- _ЗАДАНИЕ_: Выпишите из текста о молодых писателях, приведенного ниже, всех писателей, названных по имени или фамилии.

═════ ИСХОДНЫЙ ТЕКСТ

«Молодые писатели работают биологами и кузнецами»
– Трудно ли сегодня молодому автору пробиться к читателю?
– Сейчас для молодых авторов более перспективный момент, чем для их ровесников двадцать-тридцать лет назад либо для писателей более старшего возраста. Лет 10-15 назад появились проекты для молодежи – различные конкурсы, премии, форумы, где происходит учеба, семинары, завязываются контакты. Литературные жанры сейчас разобщены. Так, совершенно устная, почти эстрадная сфера поэзии существует в форме поэтических фестивалей. А вот проза жестко связана с издательствами: их интересуют исключительно крупные жанры. А малая проза лишена издательских перспектив: если и существует, то в литературных журналах. Молодые драматурги существуют отдельно: ребята не очень интересуются публикациями, потому что у них свои тусовки, театральные проекты.
– Нужен ли скандал, чтобы стать известным? Популярности Пелевина способствовал провокационный «Омон Ра»…
– Я знаю эту историю с другой стороны, потому что общался с его издателями, печатавшими его в начале 90-х, а сейчас у нас общий редактор. Его слава связана не со скандалом, а отчасти с популярностью за рубежом. Пелевина удалось удачно перевести в начале 90-х. Понятно, что в плане продвижения литература связана с элементами шоу-бизнеса, но в последнее время я не помню никаких крупных скандалов, связанных с писателями. Пожалуй, только один – малоизвестный писатель Михаил Шишкин из политических соображений отказался ехать на нью-йоркскую книжную ярмарку за государственный счет.
– На писательские гонорары сегодня прожить нереально?
– Даже сюжетная литература приносит не тот доход, на который можно жить. Есть авторы, которые уже чего-то добились, но прибыль им приносят статьи для глянца, появление в телепередачах в качестве литераторов. Алексею Иванову, вероятно, принесла доход экранизация книги «Географ глобус пропил». Это сферы, связанные с литературой, но не чистые гонорары. Может быть, у писателей уровня Людмилы Улицкой или Дмитрия Быкова ситуация иная.
– А как выкручиваются провинциальные авторы?
- Большинство трудится журналистами: столичные репортеры более приближены к литературе - там больше профильных изданий. Я знаю писателей, которые преподают биологию, работают дизайнерами, расклеивают объявления. Есть у меня знакомый автор, который работает кузнецом: он довольно известный - лауреат Пушкинской премии.
– Какие привилегии дают литературные премии?
– Какие, например? Имени Бабича – это госпремия, которая вручается в области литературы, искусства, архитектуры и помимо денег дает определенный статус. А чисто литературных премий в Башкирии нет - есть федеральные. Но на тиражах они практически не сказываются, как и на продажах. Прежде всего - это источник доходов: люди, которые работают в литературных журналах, - не могут жить на зарплаты, авторы, которые издают книги, - не могут существовать на гонорары, поэтому каждая такая крупная премия – это источник дохода для большого круга лиц.

══════════
═════ УЧЕБНЫЙ МАТЕРИАЛ

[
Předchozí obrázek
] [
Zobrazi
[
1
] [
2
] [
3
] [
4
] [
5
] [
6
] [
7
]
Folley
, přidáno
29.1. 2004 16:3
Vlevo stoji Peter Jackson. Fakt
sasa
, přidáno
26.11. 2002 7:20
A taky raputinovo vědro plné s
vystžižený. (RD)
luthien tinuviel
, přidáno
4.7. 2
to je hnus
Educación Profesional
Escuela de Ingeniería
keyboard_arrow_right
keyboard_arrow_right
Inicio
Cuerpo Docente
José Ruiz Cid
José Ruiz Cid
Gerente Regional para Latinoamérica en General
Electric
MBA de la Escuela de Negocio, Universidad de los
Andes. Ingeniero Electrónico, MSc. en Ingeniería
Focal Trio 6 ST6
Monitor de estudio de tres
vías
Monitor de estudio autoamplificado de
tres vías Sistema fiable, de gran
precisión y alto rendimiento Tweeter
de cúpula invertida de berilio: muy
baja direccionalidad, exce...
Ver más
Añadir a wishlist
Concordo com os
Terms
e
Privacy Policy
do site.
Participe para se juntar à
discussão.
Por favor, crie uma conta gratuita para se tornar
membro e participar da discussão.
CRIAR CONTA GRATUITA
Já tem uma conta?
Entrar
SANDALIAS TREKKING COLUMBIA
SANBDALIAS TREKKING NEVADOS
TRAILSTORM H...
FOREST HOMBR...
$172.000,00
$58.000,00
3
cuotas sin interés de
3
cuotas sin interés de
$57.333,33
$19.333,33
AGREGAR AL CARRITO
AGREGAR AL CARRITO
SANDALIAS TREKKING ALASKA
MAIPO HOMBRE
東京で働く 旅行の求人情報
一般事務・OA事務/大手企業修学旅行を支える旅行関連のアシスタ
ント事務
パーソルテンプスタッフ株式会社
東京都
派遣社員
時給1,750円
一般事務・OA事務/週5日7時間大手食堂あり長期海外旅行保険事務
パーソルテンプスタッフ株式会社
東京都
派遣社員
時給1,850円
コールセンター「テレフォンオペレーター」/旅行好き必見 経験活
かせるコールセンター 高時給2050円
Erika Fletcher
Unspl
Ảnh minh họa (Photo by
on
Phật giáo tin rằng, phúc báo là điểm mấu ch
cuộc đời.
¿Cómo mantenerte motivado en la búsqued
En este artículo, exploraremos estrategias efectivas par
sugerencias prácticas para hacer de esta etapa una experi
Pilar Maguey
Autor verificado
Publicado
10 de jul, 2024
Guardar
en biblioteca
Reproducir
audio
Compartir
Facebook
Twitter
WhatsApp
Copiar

══════════

- _РАЗБОР РЕШЕНИЯ_: Пелевин, Михаил Шишкин, Алексей Иванов, Людмила Улицкая, Дмитрий Быков.